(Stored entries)
*** Block opens ***
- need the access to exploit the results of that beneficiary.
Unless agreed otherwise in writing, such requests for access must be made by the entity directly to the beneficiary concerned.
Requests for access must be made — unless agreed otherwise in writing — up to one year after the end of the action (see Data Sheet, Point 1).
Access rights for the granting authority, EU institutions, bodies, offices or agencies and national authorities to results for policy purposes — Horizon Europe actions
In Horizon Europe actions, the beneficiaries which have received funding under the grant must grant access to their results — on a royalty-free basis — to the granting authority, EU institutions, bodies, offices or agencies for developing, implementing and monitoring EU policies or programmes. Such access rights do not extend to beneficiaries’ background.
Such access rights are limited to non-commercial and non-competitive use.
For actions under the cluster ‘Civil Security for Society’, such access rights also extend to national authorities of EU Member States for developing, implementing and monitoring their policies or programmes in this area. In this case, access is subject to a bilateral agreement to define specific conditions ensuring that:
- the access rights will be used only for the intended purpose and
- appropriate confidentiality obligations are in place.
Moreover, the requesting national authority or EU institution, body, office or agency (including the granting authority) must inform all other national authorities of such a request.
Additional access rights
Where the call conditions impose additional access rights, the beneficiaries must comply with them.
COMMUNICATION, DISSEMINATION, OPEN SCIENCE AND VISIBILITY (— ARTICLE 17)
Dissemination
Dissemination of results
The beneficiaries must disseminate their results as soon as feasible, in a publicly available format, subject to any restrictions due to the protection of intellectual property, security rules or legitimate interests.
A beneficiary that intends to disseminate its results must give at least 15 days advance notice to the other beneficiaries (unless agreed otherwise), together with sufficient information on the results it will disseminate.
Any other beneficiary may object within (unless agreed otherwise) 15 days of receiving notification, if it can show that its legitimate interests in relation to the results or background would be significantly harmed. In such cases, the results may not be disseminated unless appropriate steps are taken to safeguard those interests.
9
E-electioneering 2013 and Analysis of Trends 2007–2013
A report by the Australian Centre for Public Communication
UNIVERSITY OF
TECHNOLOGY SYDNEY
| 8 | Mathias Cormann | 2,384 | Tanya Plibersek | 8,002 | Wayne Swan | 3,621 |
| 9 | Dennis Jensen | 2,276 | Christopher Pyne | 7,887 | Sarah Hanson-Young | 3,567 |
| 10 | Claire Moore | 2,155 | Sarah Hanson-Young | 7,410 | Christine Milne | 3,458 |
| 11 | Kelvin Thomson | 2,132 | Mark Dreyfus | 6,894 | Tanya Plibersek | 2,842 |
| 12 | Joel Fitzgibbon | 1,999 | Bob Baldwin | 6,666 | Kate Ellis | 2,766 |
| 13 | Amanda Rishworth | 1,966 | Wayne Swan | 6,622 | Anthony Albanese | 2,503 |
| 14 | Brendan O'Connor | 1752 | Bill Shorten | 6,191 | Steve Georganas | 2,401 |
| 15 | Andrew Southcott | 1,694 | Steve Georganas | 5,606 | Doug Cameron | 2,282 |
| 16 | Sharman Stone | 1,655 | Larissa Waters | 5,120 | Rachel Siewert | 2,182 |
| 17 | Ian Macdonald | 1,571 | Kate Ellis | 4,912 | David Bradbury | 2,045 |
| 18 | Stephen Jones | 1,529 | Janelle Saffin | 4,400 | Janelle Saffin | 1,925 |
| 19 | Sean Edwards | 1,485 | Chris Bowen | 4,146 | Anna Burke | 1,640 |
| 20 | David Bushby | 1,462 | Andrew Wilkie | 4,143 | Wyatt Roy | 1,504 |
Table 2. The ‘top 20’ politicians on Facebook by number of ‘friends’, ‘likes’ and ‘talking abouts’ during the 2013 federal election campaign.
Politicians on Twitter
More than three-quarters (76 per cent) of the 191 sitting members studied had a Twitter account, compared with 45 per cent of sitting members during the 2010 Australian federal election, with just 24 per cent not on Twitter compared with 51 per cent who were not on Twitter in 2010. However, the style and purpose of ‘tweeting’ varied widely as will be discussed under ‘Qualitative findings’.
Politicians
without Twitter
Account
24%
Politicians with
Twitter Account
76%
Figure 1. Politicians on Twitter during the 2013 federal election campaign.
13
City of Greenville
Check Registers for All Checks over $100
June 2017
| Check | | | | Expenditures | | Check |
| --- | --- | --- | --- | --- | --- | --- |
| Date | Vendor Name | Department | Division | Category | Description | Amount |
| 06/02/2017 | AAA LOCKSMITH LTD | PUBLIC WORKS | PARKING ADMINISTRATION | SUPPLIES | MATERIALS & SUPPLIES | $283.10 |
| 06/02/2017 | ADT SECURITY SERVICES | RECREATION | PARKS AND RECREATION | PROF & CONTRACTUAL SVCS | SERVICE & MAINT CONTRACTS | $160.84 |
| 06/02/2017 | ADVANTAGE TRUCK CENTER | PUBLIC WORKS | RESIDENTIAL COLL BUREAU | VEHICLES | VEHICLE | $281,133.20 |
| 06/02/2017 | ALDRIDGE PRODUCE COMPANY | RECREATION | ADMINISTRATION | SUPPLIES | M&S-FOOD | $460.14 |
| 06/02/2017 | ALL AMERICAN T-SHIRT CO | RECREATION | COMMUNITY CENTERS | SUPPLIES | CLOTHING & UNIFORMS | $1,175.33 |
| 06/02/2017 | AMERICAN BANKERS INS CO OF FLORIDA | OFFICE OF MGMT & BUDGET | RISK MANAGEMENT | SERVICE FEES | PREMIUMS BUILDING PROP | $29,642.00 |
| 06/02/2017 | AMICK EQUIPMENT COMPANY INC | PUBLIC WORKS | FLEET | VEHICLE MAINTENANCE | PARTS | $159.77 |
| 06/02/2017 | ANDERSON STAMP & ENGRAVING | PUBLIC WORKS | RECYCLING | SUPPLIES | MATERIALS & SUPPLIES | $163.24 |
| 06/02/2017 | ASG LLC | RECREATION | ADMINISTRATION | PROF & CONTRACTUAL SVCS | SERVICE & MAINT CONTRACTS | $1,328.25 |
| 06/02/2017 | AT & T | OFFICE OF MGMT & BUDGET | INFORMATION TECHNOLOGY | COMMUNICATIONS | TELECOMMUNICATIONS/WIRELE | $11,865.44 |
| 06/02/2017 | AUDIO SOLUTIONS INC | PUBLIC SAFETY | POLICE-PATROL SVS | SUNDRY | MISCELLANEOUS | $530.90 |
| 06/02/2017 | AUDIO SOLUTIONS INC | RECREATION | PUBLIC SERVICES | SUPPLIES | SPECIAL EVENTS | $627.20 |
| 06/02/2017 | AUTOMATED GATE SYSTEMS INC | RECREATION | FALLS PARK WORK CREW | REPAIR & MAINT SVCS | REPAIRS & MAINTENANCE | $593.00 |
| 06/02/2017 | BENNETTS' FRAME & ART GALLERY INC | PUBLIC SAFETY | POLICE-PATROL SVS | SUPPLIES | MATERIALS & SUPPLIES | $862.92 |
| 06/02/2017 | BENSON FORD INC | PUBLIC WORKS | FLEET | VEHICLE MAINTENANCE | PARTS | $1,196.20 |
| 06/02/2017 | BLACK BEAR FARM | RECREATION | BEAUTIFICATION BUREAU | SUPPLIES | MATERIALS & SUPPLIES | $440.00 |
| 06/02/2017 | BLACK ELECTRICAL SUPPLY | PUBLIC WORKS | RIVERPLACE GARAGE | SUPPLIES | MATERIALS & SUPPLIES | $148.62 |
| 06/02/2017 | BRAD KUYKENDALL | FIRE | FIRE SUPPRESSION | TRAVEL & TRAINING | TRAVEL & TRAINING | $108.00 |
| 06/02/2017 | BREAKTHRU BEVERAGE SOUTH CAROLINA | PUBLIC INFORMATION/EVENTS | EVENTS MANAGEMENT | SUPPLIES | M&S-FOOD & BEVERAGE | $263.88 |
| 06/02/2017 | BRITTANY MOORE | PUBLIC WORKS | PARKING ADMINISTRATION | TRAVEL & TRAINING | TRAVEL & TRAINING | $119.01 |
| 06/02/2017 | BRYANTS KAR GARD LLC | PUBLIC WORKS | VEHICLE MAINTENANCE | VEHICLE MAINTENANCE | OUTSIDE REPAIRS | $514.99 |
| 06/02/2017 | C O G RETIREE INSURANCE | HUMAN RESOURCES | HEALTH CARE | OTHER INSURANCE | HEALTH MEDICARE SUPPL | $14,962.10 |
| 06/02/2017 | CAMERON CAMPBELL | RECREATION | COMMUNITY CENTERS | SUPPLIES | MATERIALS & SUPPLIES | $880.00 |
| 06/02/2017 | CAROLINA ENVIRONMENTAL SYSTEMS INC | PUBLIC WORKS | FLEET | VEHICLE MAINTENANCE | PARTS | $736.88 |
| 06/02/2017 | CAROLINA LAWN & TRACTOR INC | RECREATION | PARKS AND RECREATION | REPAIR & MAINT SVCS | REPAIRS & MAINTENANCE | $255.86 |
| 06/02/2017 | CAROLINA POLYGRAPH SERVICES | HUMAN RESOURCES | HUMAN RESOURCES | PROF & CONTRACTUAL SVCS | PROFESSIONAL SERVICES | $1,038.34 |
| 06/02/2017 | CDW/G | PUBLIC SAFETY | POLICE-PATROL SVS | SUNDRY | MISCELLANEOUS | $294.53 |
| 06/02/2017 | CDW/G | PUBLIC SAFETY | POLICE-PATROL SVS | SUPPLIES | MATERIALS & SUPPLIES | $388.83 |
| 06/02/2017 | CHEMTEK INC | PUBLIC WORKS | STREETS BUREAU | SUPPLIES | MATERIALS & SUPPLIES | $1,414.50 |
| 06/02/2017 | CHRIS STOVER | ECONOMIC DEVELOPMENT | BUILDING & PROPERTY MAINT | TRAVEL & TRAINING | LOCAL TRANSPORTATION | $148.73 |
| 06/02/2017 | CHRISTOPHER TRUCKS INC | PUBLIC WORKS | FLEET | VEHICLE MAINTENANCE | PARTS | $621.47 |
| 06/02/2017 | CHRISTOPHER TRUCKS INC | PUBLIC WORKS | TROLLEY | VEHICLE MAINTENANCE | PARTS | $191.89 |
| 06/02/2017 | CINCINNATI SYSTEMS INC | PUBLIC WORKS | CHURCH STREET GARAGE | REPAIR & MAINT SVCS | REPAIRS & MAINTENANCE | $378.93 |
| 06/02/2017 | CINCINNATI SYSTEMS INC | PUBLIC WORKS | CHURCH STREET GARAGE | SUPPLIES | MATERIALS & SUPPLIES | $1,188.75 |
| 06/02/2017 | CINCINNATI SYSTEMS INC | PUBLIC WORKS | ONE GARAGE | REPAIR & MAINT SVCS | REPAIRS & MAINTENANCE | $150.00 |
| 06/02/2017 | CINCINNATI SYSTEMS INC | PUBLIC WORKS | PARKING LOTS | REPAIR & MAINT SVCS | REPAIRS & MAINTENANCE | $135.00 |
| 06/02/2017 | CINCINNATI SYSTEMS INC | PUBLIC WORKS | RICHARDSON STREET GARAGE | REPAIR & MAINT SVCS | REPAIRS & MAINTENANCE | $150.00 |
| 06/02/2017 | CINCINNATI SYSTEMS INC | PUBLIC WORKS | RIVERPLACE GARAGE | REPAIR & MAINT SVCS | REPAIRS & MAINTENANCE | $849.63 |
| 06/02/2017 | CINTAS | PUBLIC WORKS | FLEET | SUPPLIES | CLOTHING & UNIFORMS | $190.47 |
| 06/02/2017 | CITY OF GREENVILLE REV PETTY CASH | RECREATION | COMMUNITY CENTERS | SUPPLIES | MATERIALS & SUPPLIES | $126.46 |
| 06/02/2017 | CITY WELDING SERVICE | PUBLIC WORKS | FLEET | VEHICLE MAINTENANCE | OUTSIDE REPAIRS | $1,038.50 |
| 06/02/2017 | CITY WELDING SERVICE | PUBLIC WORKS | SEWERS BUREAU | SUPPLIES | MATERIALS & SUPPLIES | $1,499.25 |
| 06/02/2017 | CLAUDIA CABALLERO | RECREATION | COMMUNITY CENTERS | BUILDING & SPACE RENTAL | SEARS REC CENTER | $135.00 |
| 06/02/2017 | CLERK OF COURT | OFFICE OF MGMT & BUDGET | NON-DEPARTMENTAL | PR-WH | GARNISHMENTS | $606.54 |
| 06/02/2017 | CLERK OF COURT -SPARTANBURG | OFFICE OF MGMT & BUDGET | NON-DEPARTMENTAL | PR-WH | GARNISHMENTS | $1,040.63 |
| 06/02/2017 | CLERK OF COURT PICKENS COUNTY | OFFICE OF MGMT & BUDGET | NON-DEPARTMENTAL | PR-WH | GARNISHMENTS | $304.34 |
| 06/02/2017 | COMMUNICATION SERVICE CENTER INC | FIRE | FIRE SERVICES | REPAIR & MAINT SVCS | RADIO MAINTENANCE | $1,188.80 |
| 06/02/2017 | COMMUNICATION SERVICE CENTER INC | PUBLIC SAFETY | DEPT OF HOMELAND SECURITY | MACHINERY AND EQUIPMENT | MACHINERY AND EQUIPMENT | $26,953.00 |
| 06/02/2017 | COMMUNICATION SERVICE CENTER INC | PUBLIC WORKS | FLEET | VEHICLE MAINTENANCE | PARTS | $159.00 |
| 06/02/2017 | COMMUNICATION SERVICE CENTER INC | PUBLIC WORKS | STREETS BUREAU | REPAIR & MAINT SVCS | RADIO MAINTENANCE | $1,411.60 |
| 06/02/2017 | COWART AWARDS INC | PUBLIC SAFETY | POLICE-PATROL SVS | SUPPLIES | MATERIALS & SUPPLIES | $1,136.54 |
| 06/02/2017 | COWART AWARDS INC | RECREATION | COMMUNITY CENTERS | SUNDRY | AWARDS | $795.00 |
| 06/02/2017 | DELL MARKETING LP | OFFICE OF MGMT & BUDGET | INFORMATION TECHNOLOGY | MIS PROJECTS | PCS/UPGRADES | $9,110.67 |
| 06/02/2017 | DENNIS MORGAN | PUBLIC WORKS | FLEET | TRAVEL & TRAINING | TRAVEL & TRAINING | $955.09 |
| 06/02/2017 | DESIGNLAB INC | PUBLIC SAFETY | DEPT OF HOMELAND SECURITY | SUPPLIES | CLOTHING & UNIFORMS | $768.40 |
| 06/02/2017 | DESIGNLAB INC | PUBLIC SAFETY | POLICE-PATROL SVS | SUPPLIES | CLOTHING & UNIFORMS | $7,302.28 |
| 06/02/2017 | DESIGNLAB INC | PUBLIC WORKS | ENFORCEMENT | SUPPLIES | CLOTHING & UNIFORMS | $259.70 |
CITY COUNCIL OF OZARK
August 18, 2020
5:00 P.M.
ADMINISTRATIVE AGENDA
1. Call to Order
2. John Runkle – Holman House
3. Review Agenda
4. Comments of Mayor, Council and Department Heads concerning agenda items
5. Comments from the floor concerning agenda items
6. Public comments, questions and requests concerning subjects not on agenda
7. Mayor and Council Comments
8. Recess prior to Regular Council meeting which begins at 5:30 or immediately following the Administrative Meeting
*** Block closes ***
__Instructions for the task__: From the entries above, restate word for word the lines from the line containing "SUPPLIES | $1,414.50 |" to the line containing "PARTS | $621.47 |", both ends included, and nothing more.

__Your solution__:
| 06/02/2017 | CHEMTEK INC | PUBLIC WORKS | STREETS BUREAU | SUPPLIES | MATERIALS & SUPPLIES | $1,414.50 |
| 06/02/2017 | CHRIS STOVER | ECONOMIC DEVELOPMENT | BUILDING & PROPERTY MAINT | TRAVEL & TRAINING | LOCAL TRANSPORTATION | $148.73 |
| 06/02/2017 | CHRISTOPHER TRUCKS INC | PUBLIC WORKS | FLEET | VEHICLE MAINTENANCE | PARTS | $621.47 |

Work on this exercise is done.